Excerpt to read:

++++++++++++++++++++

Wednesday, April 22, 2020

Virus Cycles, Country Test Cases

Like all natural systems and things, the Covid-19 flu follows a pattern or a cycle. It will spread, grow to a peak, and regress. It may return on regular cycles, similar to the seasonal flu during the winter.

Israeli Professor Shows Virus Follows Fixed Pattern
Professor Yitzhak Ben Israel of Tel Aviv University, who also serves on the research and development advisory board for Teva Pharmaceutical Industries, plotted the rates of new coronavirus infections of the U.S., U.K., Sweden, Italy, Israel, Switzerland, France, Germany, and Spain. The numbers told a shocking story: irrespective of whether the country quarantined like Israel, or went about business as usual like Sweden, coronavirus peaked and subsided in the exact same way. In the exact, same, way. His graphs show that all countries experienced seemingly identical coronavirus infection patterns, with the number of infected peaking in the sixth week and rapidly subsiding by the eighth week.

In other words, Professor Yitzhak Ben Israel has published data which shows the virus cycles in the same way regardless of lock downs and extreme "social distancing".


The top health regulator in Sweden allowed grown-ups to be grown-ups. The regulator recommended the Swedish economy and people's livelihoods be allowed to continue, with people exercising prudent behavior and caution.

++++++++++++++++++++

[Source records]
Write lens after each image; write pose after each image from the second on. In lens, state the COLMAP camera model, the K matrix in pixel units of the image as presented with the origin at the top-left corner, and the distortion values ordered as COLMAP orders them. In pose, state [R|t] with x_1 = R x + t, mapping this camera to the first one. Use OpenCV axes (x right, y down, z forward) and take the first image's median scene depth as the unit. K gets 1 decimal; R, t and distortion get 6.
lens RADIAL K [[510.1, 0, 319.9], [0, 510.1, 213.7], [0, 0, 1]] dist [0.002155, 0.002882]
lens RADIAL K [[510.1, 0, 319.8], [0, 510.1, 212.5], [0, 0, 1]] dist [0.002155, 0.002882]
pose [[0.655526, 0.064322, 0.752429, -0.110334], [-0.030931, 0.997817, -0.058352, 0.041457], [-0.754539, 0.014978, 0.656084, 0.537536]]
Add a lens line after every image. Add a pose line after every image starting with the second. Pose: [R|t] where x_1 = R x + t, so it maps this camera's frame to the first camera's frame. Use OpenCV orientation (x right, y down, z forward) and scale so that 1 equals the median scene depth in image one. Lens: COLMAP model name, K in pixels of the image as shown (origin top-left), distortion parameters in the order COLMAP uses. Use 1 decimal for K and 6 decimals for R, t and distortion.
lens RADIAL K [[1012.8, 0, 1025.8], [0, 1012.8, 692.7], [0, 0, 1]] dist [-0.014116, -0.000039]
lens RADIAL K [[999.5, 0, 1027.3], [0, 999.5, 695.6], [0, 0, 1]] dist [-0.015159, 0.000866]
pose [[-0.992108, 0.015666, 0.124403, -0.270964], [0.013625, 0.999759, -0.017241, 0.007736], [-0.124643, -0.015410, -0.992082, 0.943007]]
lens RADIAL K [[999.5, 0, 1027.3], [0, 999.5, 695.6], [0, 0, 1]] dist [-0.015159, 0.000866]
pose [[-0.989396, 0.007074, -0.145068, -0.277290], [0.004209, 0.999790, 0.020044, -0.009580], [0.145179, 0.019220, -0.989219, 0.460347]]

++++++++++++++++++++

Activities:
a) Reproduce the passage on virus cycles from "Israeli Professor Shows" up to and including "the eighth week.".
b) Write the next part of the passage on virus cycles, picking up right after its final sentence.

Responses to the exercise:
a)
Israeli Professor Shows Virus Follows Fixed Pattern
Professor Yitzhak Ben Israel of Tel Aviv University, who also serves on the research and development advisory board for Teva Pharmaceutical Industries, plotted the rates of new coronavirus infections of the U.S., U.K., Sweden, Italy, Israel, Switzerland, France, Germany, and Spain. The numbers told a shocking story: irrespective of whether the country quarantined like Israel, or went about business as usual like Sweden, coronavirus peaked and subsided in the exact same way. In the exact, same, way. His graphs show that all countries experienced seemingly identical coronavirus infection patterns, with the number of infected peaking in the sixth week and rapidly subsiding by the eighth week.

b)
Anders Tegnell, an epidemiologist at Sweden’s Public Health Agency, calls out lockdowns as being based on no evidence of effectiveness. He goes on to call out the modeling of others as being incorrect, and shows modeling for Sweden.

‘Closing borders is ridiculous’: the epidemiologist behind Sweden’s controversial coronavirus strategy
... Sweden didn’t go into lockdown or impose strict social-distancing policies. Instead, it rolled out voluntary, ‘trust-based’ measures: it advised older people to avoid social contact and recommended that people work from home, wash their hands regularly and avoid non-essential travel. But borders and schools for under-16s remain open — as do many businesses, including restaurants and bars. ...

... We have looked at a number of European Union countries to see whether they have published any analysis of the effects of these measures before they were started and we saw almost none. ...

... The public-health agency has released detailed modelling on a region-by-region basis that comes to much less pessimistic conclusions than other researchers in terms of hospitalizations and deaths per thousand infections. ...

This will be a fascinating case study of these approaches: hysterical lock downs causing economic destruction versus prudent action by grown-ups and allowing the economy and schools and daily life to continue while the virus cycles.